In some African countries, HIV and AIDS are growing fastest among married couples, said Nema Aluku, the Christian Reformed World Relief Committee’s HIV and AIDS response coordinator for Eastern and Southern Africa.

Why is that? she recently asked a room filled with Christian Reformed Church employees who work in the Grand Rapids, Michigan office of the CRC.

When no one offered an answer, Aluku said, "We don’t ask one another because the assumption is that our spouse is supposedly faithful."

Besides that, says Aluku, many married couples consider HIV and AIDS to be an an illness that mostly infects single men or women who are sexually promiscuous. Unfortunately, she says, married couples hold sexual and behavioral stereotypes — and these stereotypes can cause serious problems in a marriage.

"We often judge and label others without knowing, or admitting, the labels we have ourselves," she said. "We are in denial and don't talk about our hopes and fears. We don’t talk about our body parts or our sexuality."

Last year year there were about 130,000 newly infected people with HIV in Uganda.
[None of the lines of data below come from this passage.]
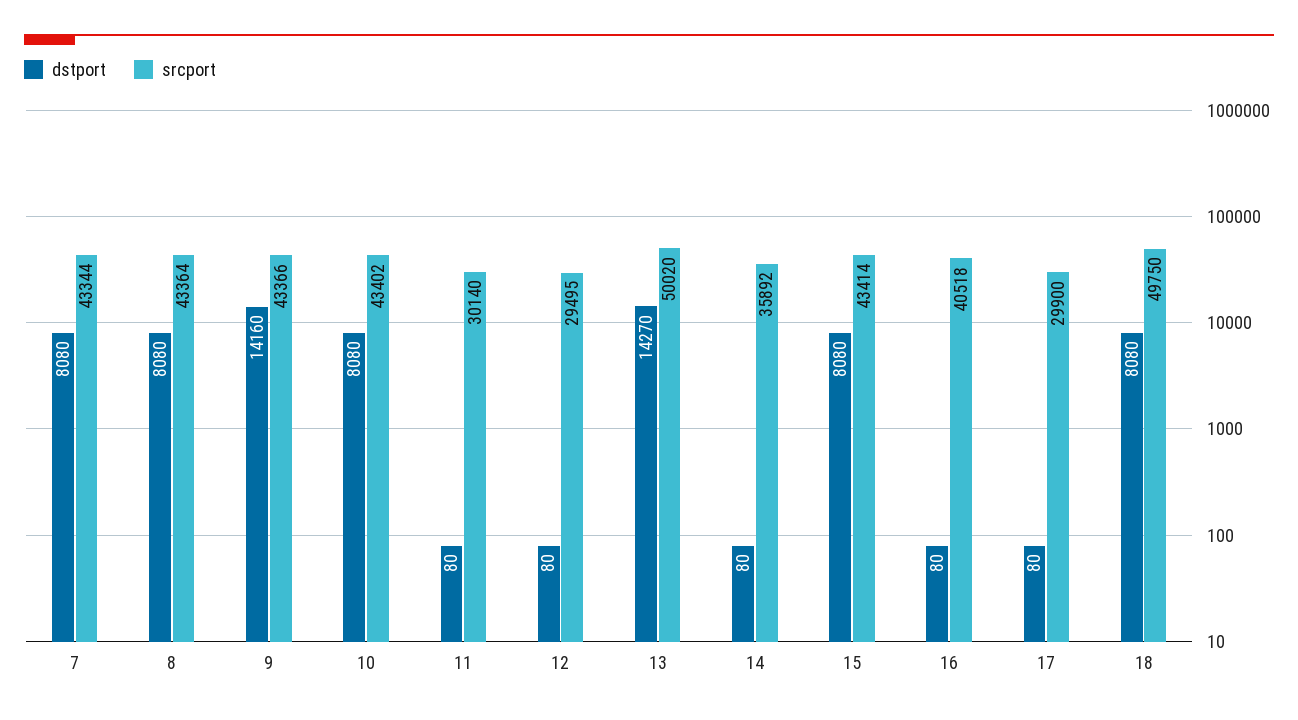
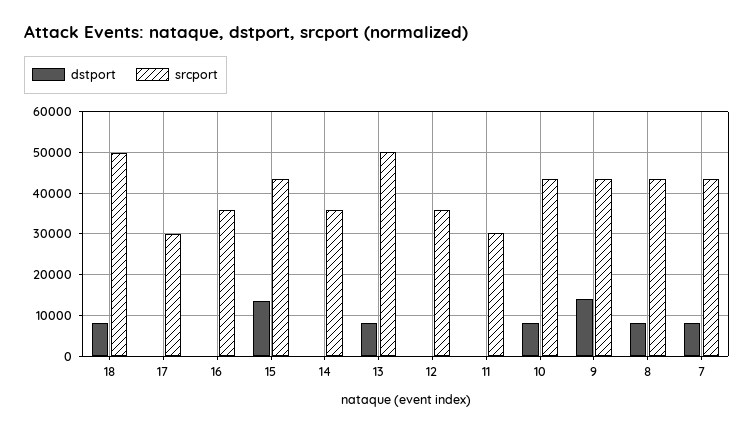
  {
    "dstport": {
      "7": 8080,
      "8": 8080,
      "9": 14160,
      "10": 8080,
      "11": 80,
      "12": 80,
-     "13": 14270,
+     "13": 8000,
      "14": 80,
-     "15": 8080,
+     "15": 14000,
      "16": 80,
      "17": 80,
      "18": 8080
    },
    "srcport": {
      "7": 43344,
      "8": 43364,
      "9": 43366,
      "10": 43402,
      "11": 30140,
-     "12": 29495,
+     "12": 36000,
      "13": 50020,
      "14": 35892,
      "15": 43414,
-     "16": 40518,
+     "16": 36000,
      "17": 29900,
      "18": 49750
    }
  }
This year, the number will likely be about 150,000. And many of those infected “are married and Christians,” said Aluku.

Aluku was giving the CRWRC employees a crash course on "Stepping Stones," the award-winning training package on HIV and AIDS, gender issues, communication and relationship skills that she uses in her work in Africa.

When presented in Africa, Stepping Stones takes people up to six months to go through.

Stepping Stones consists of a 240-page manual for trainers, and an accompanying workshop video of 15, five-minute clips. Generally, it takes her 60 hours of workshop sessions to train trainers to use the Stepping Stones program among people in their villages or communities.

"The workshop aims to engage and enable individuals, their peers and their communities to change their behaviour – individually and together – through the ‘stepping stones’ which the various sessions provide," she said.

"It is designed to enable women and men of all ages to explore their social, sexual and psychological needs, to analyse the communication blocks they face, and to practice different ways of behaving in their relationships."

During the session in Grand Rapids, Aluku led people through a few exercises, similar to ones she uses with groups in Africa.

"We try to open up space for dialogue on diffuclt subjects," she said. "We help people answer these questions for themselves, 'Who do you listen to?’ and ‘Who do you trust?'" One goal is to encourage people to ask Jesus Christ to walk beside them in times of trial and difficulty.

In one exercise, Aluku tied a blindfold tight on one volunteer and asked another volunteer to guide the blindedfolded person along a path to a chair placed at the other end of the room.

Hands in front of her, the woman with the blindfold walked slowly and tentatively, having to trust the other person to guide her to her destination.

Then Aluku had all the people in the room mingle and, in a few short minutes, strike up conversations and try to get to connect with people they didn’t know very well.

Finally, she had a group of people make a circle and asked individuals to step into the center and fall backwards, assuming someone would break the fall.

All of the excerises focused on trying to build a quick bond of trust between those employees who had come to hear Aluku speak about Stepping Stones.

"We work with issues that the people themselves identify. The sessions that we hold can be intense, since these are deep issues people are addressing," she said.